If we start now to plant a lot of 3-5 year old oak and beech trees, and later the new, disease-resistant elms and chestnuts, we shall provide future generations with one of the best reliefs from the blazing heat and choking humidity of an “earth out of balance”. Back in Illinois, I lived in a 3,000 square foot, tarpaper covered ranch house. Midwestern summers are brutally hot. Yet, because the architect placed the main end of the L shape under a large elm and butted the corner against a maple, I needed no AC. Visitors were always surprised by how cool and quiet my house was.
Everything about trees is good, as their role in folklore and religion attests. More than any other form of life, they bless mankind. Where they grow, our species flourishes. As Bill LeFevre of Bartram Gardens pointed out to me, planting majestically tall and splendidly branched shade trees will result in not only a reduction of electricity required to pump cold air through homes, but also a paradise of backyards and parks.
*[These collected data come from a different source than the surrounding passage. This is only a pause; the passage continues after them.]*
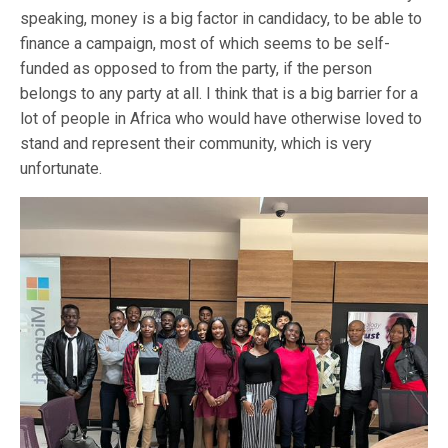
speaking, money is a big factor in candidacy, to be able to
finance a campaign, most of which seems to be self-
funded as opposed to from the party, if the person
belongs to any party at all. I think that is a big barrier for a
lot of people in Africa who would have otherwise loved to
stand and represent their community, which is very
unfortunate.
If our nation plants a billion oaks now, they will be ready by about 2040, and will provide several hundred years of deep shade.
The eminently gifted tree biologist Nina Bassuk discussed this at length in her speeches back in the early 1990s. The enlightened nations of France, Germany, the Netherlands and Scandinavia have practiced fine tree care and preservation for centuries, resulting in heavenly forests. However, Dr. Bassuk tipped me to Budapest, Hungary, with its Illinois summers, as the greatest model for the United States. Indeed, she inspired me to visit there. I’ve never seen such healthy chestnuts and oaks. In the park on Margaret Island in the Danube, there was a chestnut so enormous that it cast several acres of shade. I thought I was in a grove of trees until I saw the huge trunk. Someone three hundred years ago was thinking about that impressive, otherworldly effect.
Recently, there have been several “urban forest” initiatives, as well as many started in developing countries to redress the deforestations that occurred during industrialization. These efforts merit our attention and vigorous support.